Unraveling the Effect of Stereoisomerism on Mobility-Stretchability Properties of n -Type Semiconducting Polymers with Biobased Epimers as Conjugation Break Spacers.

The development of intrinsically stretchable n -type semiconducting polymers has garnered much interest in recent years. In this study, three biobased dianhydrohexitol epimers of isosorbide ( ISB ), isomannide ( IMN ), and isoidide ( IID ), derived from cellulose, were incorporated into the backbone of a naphthalenediimide (NDI)-based n -type semiconducting polymer as conjugation break spacers (CBSs). Accordingly, three polymers were synthesized through the Migita-Kosugi-Stille coupling polymerization with NDI, bithiophene, and CBSs, and the mobility-stretchability properties of these polymers were investigated and compared with those of their analogues with conventional alkyl-based CBSs.
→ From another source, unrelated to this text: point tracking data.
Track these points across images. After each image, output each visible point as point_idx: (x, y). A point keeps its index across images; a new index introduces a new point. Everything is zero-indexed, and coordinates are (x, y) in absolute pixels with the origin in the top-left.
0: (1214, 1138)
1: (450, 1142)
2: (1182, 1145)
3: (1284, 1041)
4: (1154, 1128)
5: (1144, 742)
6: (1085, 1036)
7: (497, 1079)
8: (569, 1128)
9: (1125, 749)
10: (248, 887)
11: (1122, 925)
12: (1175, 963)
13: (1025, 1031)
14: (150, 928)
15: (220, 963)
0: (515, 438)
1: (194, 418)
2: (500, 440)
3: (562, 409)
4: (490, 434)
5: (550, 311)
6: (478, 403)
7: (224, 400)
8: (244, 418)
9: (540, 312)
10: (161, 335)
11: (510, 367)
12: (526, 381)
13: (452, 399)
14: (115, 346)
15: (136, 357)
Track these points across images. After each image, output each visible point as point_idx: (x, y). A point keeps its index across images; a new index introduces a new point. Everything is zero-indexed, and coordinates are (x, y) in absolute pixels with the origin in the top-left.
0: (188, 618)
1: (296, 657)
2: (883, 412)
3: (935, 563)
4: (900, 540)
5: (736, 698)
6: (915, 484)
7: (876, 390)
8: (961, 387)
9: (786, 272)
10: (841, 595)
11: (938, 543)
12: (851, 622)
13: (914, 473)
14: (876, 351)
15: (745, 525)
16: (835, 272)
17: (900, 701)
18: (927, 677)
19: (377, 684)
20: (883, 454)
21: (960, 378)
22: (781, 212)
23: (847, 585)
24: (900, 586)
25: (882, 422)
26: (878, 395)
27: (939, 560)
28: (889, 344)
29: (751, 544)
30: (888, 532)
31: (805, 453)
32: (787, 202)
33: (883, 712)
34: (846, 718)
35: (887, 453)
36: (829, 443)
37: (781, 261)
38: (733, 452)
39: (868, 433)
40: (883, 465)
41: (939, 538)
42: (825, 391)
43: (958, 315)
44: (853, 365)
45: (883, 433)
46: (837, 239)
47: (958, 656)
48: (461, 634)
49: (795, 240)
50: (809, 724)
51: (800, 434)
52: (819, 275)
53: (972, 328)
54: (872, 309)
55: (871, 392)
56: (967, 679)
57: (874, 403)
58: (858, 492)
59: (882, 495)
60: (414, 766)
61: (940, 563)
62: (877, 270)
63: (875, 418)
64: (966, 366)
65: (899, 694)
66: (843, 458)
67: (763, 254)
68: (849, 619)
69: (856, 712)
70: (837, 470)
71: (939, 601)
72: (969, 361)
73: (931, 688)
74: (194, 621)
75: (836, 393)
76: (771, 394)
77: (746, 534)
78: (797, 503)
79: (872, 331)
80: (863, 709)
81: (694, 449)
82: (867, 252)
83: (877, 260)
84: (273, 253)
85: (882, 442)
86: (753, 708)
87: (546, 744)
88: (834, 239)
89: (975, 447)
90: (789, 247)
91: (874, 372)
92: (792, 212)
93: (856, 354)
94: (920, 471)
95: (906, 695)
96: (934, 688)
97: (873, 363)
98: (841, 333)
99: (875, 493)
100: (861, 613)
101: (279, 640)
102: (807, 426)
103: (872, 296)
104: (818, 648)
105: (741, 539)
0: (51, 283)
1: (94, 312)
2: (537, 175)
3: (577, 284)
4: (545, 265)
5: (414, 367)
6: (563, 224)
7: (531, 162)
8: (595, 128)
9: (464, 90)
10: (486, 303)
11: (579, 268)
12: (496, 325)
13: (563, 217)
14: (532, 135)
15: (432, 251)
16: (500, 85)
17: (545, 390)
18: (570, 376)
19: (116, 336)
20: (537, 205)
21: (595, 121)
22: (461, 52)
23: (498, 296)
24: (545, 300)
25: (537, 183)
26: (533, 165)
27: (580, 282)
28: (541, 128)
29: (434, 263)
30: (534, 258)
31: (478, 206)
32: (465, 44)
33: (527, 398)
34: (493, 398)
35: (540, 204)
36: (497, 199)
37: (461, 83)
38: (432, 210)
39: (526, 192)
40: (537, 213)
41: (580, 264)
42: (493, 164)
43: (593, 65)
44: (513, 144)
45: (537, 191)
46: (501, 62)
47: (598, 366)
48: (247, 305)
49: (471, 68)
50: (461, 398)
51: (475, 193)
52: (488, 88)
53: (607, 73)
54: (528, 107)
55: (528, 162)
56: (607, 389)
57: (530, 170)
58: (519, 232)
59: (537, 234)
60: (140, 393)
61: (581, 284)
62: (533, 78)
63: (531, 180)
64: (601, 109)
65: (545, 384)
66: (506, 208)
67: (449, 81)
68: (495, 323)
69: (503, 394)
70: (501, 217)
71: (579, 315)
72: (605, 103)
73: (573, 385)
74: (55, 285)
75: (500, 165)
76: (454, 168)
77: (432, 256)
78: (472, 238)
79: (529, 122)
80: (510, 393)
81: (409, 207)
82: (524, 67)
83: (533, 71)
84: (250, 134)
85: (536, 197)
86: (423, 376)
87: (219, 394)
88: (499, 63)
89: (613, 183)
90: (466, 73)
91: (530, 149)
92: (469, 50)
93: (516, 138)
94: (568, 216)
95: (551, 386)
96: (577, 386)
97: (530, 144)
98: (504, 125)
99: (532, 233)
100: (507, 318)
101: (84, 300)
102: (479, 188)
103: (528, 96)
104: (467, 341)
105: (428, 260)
Experimental results showed that the different configurations of these epimers in CBSs sufficiently modulate the melt entropies, surface aggregation, crystallographic parameters, chain entanglements, and mobility-stretchability properties. Comparable ductility and edge-on preferred stacking were observed in polymers with endo - or exo -configurations in IMN - and IID -based polymers. By contrast, ISB with endo -/ exo -configurations exhibits an excellent chain-realigning capability, a reduced crack density, and a proceeding bimodal orientation under tensile strain. Therefore, the ISB -based polymer exhibits high orthogonal electron mobility retention of (53 and 56)% at 100% strain. This study is one of the few examples where biobased moieties are incorporated into semiconducting polymers as stress-relaxation units. Additionally, this is the first study to report on the effect of stereoisomerism of epimers on the morphology and mobility-stretchability properties of semiconducting polymers.